Another German philosopher, Max Scheler, wrote a text in 1913 on resentment as a political emotion, in which he considered that social inequality inevitably generates the anger of the 'lower classes' towards the higher ones. This feeling has to be satisfied from time to time, Scheler argued, at least at the level of political discussions or campaigns in public opinion, by getting the 'upper classes' to concede something, by increasing workers' salaries or by not always showing off their diamond necklaces. If the great masses 'from below' lose hope that they can achieve something, envy will turn into resentment, with the risk of overwhelming everything. According to Scheler, the best demonstration of the Russian culture of resentment are the 'humiliated and offended' heroes of Gogol, Dostoevsky and Tolstoy.
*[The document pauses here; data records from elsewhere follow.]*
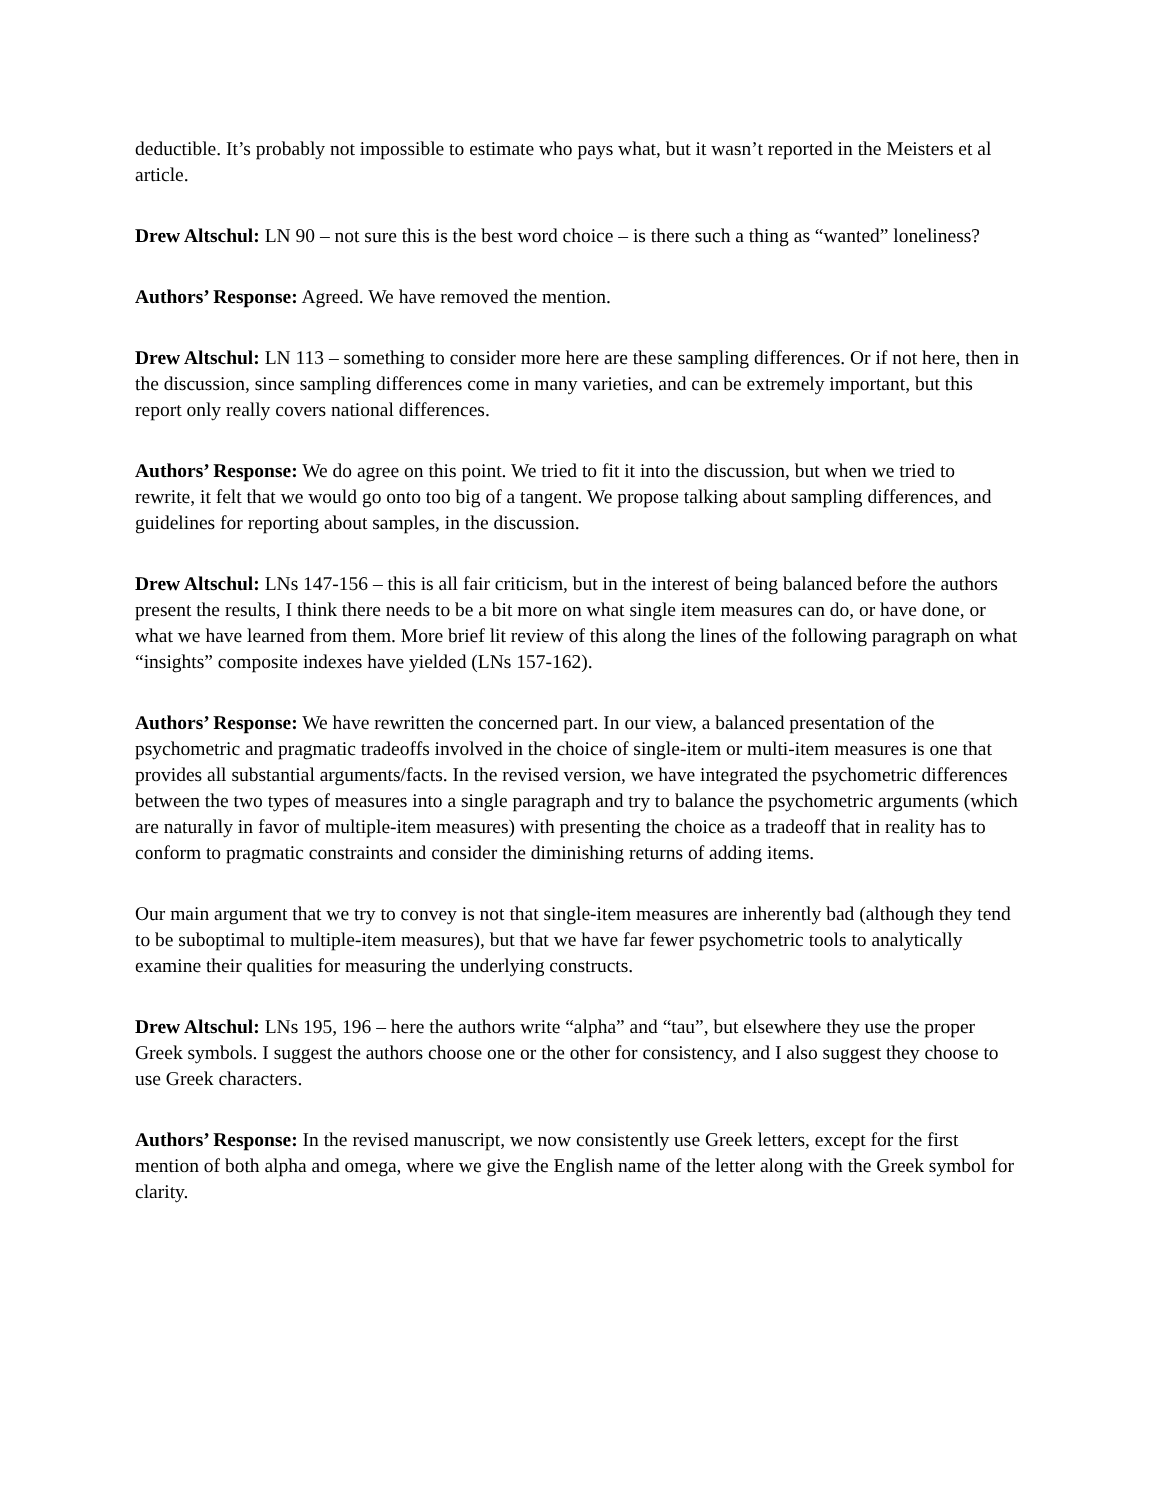deductible. It’s probably not impossible to estimate who pays what, but it wasn’t reported in the Meisters et al article.
Drew Altschul: LN 90 – not sure this is the best word choice – is there such a thing as “wanted” loneliness?
Authors’ Response: Agreed. We have removed the mention.
Drew Altschul: LN 113 – something to consider more here are these sampling differences. Or if not here, then in the discussion, since sampling differences come in many varieties, and can be extremely important, but this report only really covers national differences.
Authors’ Response: We do agree on this point. We tried to fit it into the discussion, but when we tried to rewrite, it felt that we would go onto too big of a tangent. We propose talking about sampling differences, and guidelines for reporting about samples, in the discussion.
Drew Altschul: LNs 147-156 – this is all fair criticism, but in the interest of being balanced before the authors present the results, I think there needs to be a bit more on what single item measures can do, or have done, or what we have learned from them. More brief lit review of this along the lines of the following paragraph on what “insights” composite indexes have yielded (LNs 157-162).
Authors’ Response: We have rewritten the concerned part. In our view, a balanced presentation of the psychometric and pragmatic tradeoffs involved in the choice of single-item or multi-item measures is one that provides all substantial arguments/facts. In the revised version, we have integrated the psychometric differences between the two types of measures into a single paragraph and try to balance the psychometric arguments (which are naturally in favor of multiple-item measures) with presenting the choice as a tradeoff that in reality has to conform to pragmatic constraints and consider the diminishing returns of adding items.
Our main argument that we try to convey is not that single-item measures are inherently bad (although they tend to be suboptimal to multiple-item measures), but that we have far fewer psychometric tools to analytically examine their qualities for measuring the underlying constructs.
Drew Altschul: LNs 195, 196 – here the authors write “alpha” and “tau”, but elsewhere they use the proper Greek symbols. I suggest the authors choose one or the other for consistency, and I also suggest they choose to use Greek characters.
Authors’ Response: In the revised manuscript, we now consistently use Greek letters, except for the first mention of both alpha and omega, where we give the English name of the letter along with the Greek symbol for clarity.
Today, resentment really seems to be the main characteristic of Putin and Kirill's Russia. One of the Russian president's most frequently used arguments to justify the 'necessary operation' in Ukraine is the offence at Nato's eastward enlargement: they had been promised they would never do it, and instead it was a deception, hence a lack of respect. Ever since the famous 'Munich speech' in 2007, Putin has repeatedly accused the West of wanting to 'teach Russians democracy', an accusation that in recent times has evolved into that of 'wanting to impose values on us that are foreign to us'.
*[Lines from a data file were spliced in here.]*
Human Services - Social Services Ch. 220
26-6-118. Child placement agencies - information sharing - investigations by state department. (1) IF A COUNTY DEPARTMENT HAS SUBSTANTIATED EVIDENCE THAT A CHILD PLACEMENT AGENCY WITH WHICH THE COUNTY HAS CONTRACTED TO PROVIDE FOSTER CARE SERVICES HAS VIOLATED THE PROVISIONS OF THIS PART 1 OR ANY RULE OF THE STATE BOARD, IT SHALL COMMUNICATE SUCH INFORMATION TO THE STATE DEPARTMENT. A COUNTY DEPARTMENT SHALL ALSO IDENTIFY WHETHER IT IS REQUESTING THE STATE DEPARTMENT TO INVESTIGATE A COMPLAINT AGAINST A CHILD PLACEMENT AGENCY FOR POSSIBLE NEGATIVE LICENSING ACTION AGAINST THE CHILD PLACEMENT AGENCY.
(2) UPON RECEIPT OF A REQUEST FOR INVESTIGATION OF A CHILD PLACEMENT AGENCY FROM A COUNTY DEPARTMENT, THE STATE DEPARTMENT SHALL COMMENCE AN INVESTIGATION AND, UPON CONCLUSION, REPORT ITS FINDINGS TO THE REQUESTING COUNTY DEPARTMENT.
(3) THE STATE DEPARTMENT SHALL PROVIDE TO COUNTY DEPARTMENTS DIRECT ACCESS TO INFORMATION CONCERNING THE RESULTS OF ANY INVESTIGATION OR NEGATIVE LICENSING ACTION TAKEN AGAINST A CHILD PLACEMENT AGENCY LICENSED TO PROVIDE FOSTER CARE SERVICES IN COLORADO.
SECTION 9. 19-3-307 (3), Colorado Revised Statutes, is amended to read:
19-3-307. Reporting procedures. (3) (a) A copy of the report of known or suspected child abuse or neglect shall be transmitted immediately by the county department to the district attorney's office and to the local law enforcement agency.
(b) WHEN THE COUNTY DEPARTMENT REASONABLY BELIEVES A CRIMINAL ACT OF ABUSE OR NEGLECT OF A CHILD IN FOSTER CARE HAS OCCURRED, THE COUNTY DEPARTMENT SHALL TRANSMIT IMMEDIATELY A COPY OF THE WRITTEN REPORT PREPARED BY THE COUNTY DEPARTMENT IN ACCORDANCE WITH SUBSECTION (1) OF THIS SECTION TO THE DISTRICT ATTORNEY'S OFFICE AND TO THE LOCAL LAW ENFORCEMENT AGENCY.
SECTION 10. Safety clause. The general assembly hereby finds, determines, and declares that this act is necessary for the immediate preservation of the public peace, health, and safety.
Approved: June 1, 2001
From the point of view of Putin and his hierarchs, the 'first world' did not want to recognise Russia as part of itself. No American president would dream of talking about the importance of democracy, for example, to his French or German colleague. 'They' feel that 'they' are 'ours', while 'we' are strangers to them, as perceived by the Russians, and have remained so even after the end of the USSR. Hence the hostile definition of the 'collective West', or even more derogatory 'the Anglosaksy', who have 'decided to abandon us'. It is a feeling that unites representatives of the Russian elite and vast social groups, including official members of Orthodoxy, who are hostile towards ecumenism that leaves the Russian Church on the sidelines and exalts the Constantinopolitan primacy, also sponsored by the West, and with which Moscow has now severed all ties.
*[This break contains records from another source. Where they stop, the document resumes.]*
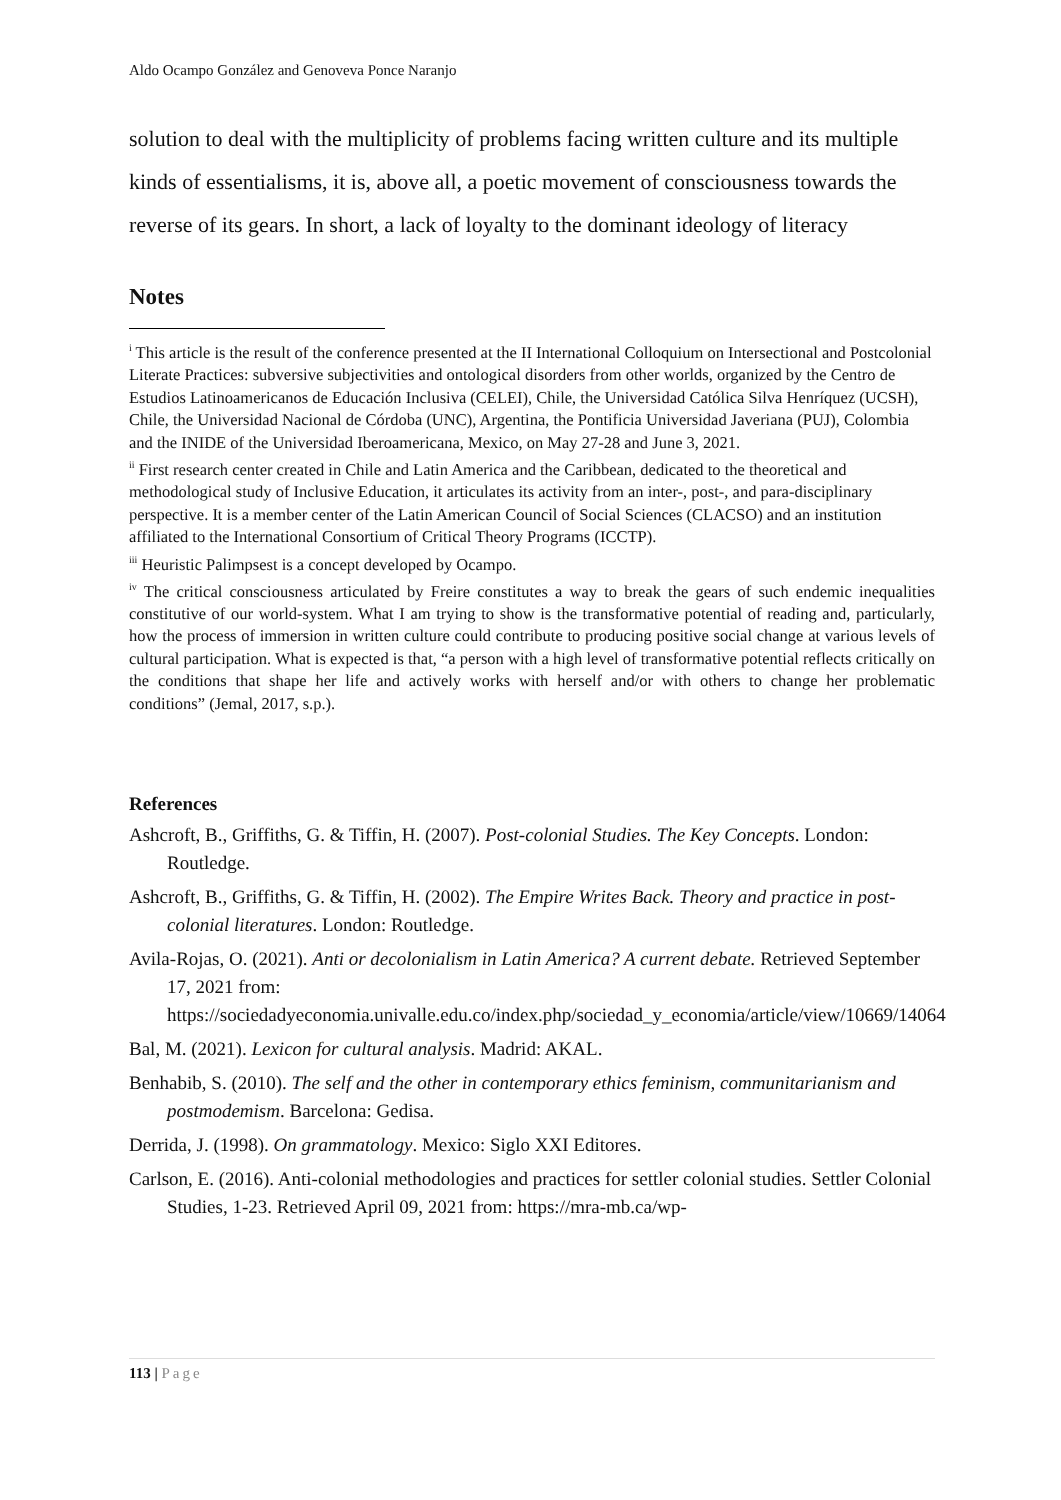Aldo Ocampo González and Genoveva Ponce Naranjo
solution to deal with the multiplicity of problems facing written culture and its multiple kinds of essentialisms, it is, above all, a poetic movement of consciousness towards the reverse of its gears. In short, a lack of loyalty to the dominant ideology of literacy
Notes
<sup>i</sup> This article is the result of the conference presented at the II International Colloquium on Intersectional and Postcolonial Literate Practices: subversive subjectivities and ontological disorders from other worlds, organized by the Centro de Estudios Latinoamericanos de Educación Inclusiva (CELEI), Chile, the Universidad Católica Silva Henríquez (UCSH), Chile, the Universidad Nacional de Córdoba (UNC), Argentina, the Pontificia Universidad Javeriana (PUJ), Colombia and the INIDE of the Universidad Iberoamericana, Mexico, on May 27-28 and June 3, 2021.
<sup>ii</sup> First research center created in Chile and Latin America and the Caribbean, dedicated to the theoretical and methodological study of Inclusive Education, it articulates its activity from an inter-, post-, and para-disciplinary perspective. It is a member center of the Latin American Council of Social Sciences (CLACSO) and an institution affiliated to the International Consortium of Critical Theory Programs (ICCTP).
<sup>iii</sup> Heuristic Palimpsest is a concept developed by Ocampo.
<sup>iv</sup> The critical consciousness articulated by Freire constitutes a way to break the gears of such endemic inequalities constitutive of our world-system. What I am trying to show is the transformative potential of reading and, particularly, how the process of immersion in written culture could contribute to producing positive social change at various levels of cultural participation. What is expected is that, “a person with a high level of transformative potential reflects critically on the conditions that shape her life and actively works with herself and/or with others to change her problematic conditions” (Jemal, 2017, s.p.).
References
Ashcroft, B., Griffiths, G. & Tiffin, H. (2007). Post-colonial Studies. The Key Concepts. London: Routledge.
Ashcroft, B., Griffiths, G. & Tiffin, H. (2002). The Empire Writes Back. Theory and practice in post-colonial literatures. London: Routledge.
Avila-Rojas, O. (2021). Anti or decolonialism in Latin America? A current debate. Retrieved September 17, 2021 from: https://sociedadyeconomia.univalle.edu.co/index.php/sociedad_y_economia/article/view/10669/14064
Bal, M. (2021). Lexicon for cultural analysis. Madrid: AKAL.
Benhabib, S. (2010). The self and the other in contemporary ethics feminism, communitarianism and postmodemism. Barcelona: Gedisa.
Derrida, J. (1998). On grammatology. Mexico: Siglo XXI Editores.
Carlson, E. (2016). Anti-colonial methodologies and practices for settler colonial studies. Settler Colonial Studies, 1-23. Retrieved April 09, 2021 from: https://mra-mb.ca/wp-
113 | Page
The Russians think they have done their part after the end of the Cold War, while 'the others' have taken advantage of it. One is reminded of the slogan spread in Russia in the 1990s, when every reform was proposed to 'live like in all civilised states', even renovations of private houses were called evroremont. What was meant then was material prosperity, capitalist consumerism, but even when Russia had now reached the level 'of the civilised', it continued to feel insulted and humiliated.